I'm actually just trying to show $\phi$ is continuous by showing that it is Lipschitz. However, I believe the map $\phi : \ell^{1} \to L^{1}(\mathbb{R})$ where $\left\{ a_n \right\} \mapsto \sum_n a_n 1_{[n,n+1]}$ may also be norm-preserving. Here is what I have so far:

Take $x = \left\{ a_n \right\} \in \ell^{1}$ and $f = \sum_n a_n 1_{[n,n+1]} \in L^{1}(\mathbb{R})$ so that

\begin{align*} \|\ \phi(x) \|_{L^{1}(\mathbb{R})} &= \|\ \sum_{n} a_n 1_{[n,n+1]} \|_{L^{1}(\mathbb{R})} \\ &= \|\ f \|_{L^{1}(\mathbb{R})} \\ &= \int_{\mathbb{R}} |f(x)| dx \\ &= \sum_{n=1}^{\infty} \left( \int_{-n}^{-n+1} |f(x)|dx + \int_{n-1}^{n} |f(x)|dx \right) \end{align*}

Answer 1

Indeed, the map is norm-preserving (and therefore Lipschitz).
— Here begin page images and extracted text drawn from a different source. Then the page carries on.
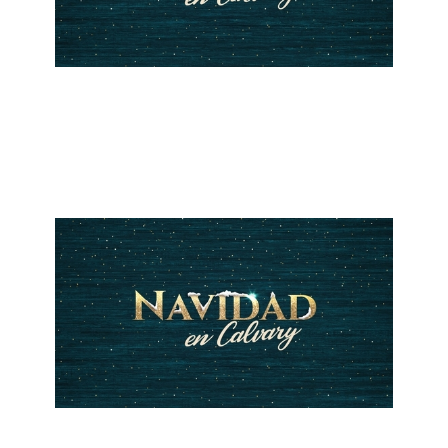
ALBERTO LÓPEZ
Noche Buena (Imagen de la Navidad)
December 24, 2018
ALBERTO LÓPEZ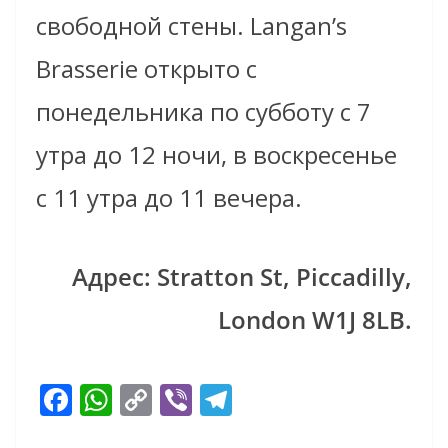
свободной стены. Langan’s
Brasserie открыто с
понедельника по субботу с 7
утра до 12 ночи, в воскресенье
с 11 утра до 11 вечера.
Адрес: Stratton St, Piccadilly,
London W1J 8LB.
F
W
C
Vi
T
ac
h
o
b
el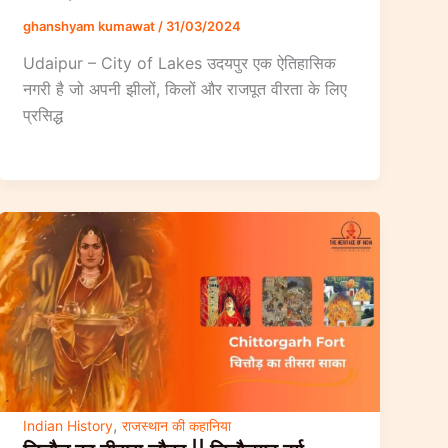
ghanshyam kumawat
/
31/03/2024
Udaipur – City of Lakes उदयपुर एक ऐतिहासिक
नगरी है जो अपनी झीलों, किलों और राजपूत वीरता के लिए
प्रसिद्ध
,
Indian History
राजस्थान की कहानिया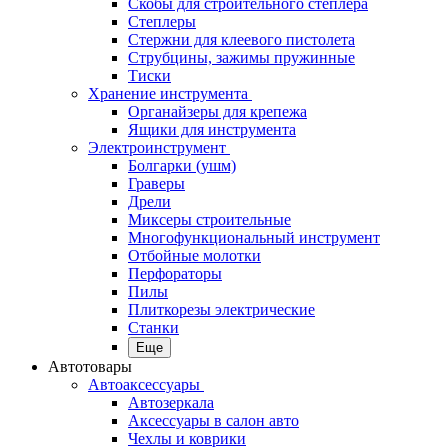
Скобы для строительного степлера
Степлеры
Стержни для клеевого пистолета
Струбцины, зажимы пружинные
Тиски
Хранение инструмента
Органайзеры для крепежа
Ящики для инструмента
Электроинструмент
Болгарки (ушм)
Граверы
Дрели
Миксеры строительные
Многофункциональный инструмент
Отбойные молотки
Перфораторы
Пилы
Плиткорезы электрические
Станки
Еще
Автотовары
Автоаксессуары
Автозеркала
Аксессуары в салон авто
Чехлы и коврики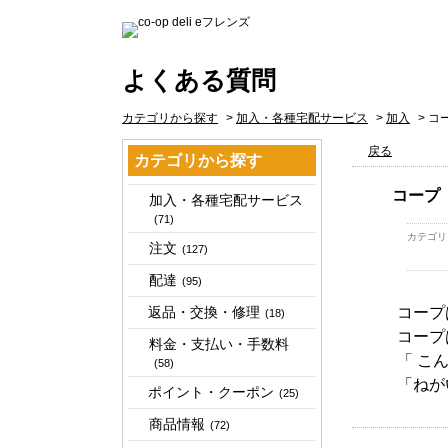
よくある質問
カテゴリから探す
>
加入・各種宅配サービス
>
加入
>
コ
戻る
カテゴリから探す
コープ
加入・各種宅配サービス
(71)
カテゴリ
注文
(127)
配達
(95)
返品・交換・修理
コープ
(18)
コープ
料金・支払い・手数料
「 こ
(58)
「ねが
ポイント・クーポン
(25)
商品情報
(72)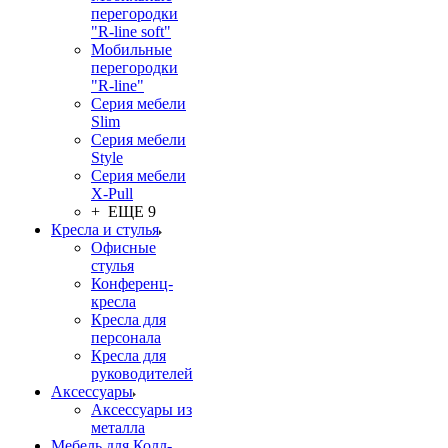
перегородки
"R-line soft"
Мобильные
перегородки
"R-line"
Серия мебели
Slim
Серия мебели
Style
Серия мебели
X-Pull
+ ЕЩЕ 9
Кресла и стулья
Офисные
стулья
Конференц-
кресла
Кресла для
персонала
Кресла для
руководителей
Аксессуары
Аксессуары из
металла
Мебель для Колл-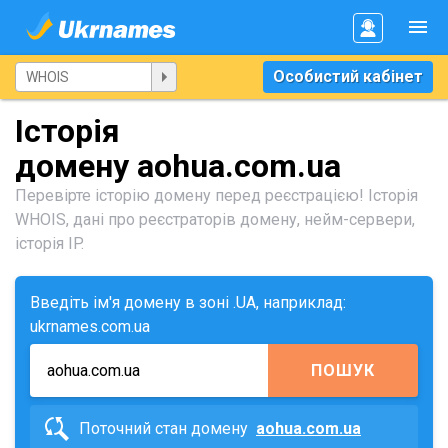
Особистий кабінет
Історія
домену aohua.com.ua
Перевірте історію домену перед реєстрацією! Історія
WHOIS, дані про реєстраторів домену, нейм-сервери,
історія IP.
Введіть ім'я домену в зоні .UA, наприклад:
ukrnames.com.ua
ПОШУК
Поточний стан домену
aohua.com.ua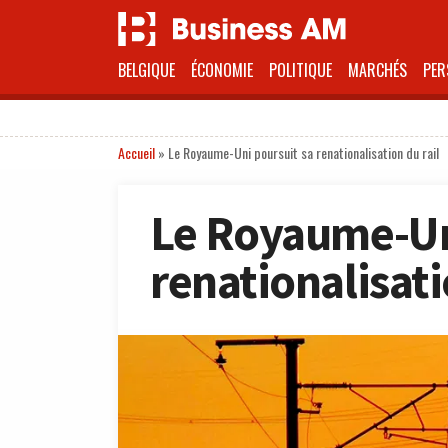
BELGIQUE
ÉCONOMIE
POLITIQUE
MARCHÉS
PER
Accueil
»
Le Royaume-Uni poursuit sa renationalisation du rail
Le Royaume-Un
renationalisati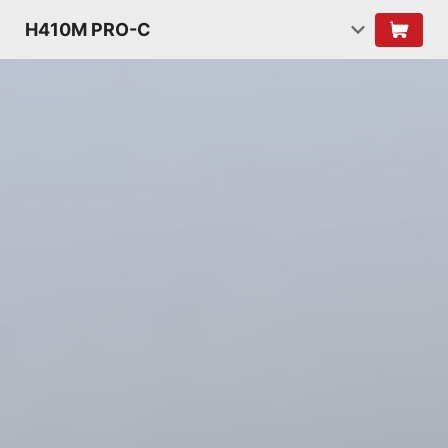
H410M PRO-C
All that remains is the observation that $\int_{n-1}^{n} |f(x)|dx = |a_{n-1}|$ for integers $n \geq 1$ (or $n \geq 2$, depending on your $\Bbb N$) and is $0$ for other $n$.

It may seem odd that question might ask you to prove a weaker result instead of the strongest result possible, but this makes for a tougher problem. If they had said off the bat that the map is an isometry (or provided you with a reasonable Lipschitz constant), it would take less insight to prove that the function is Lipschitz after all.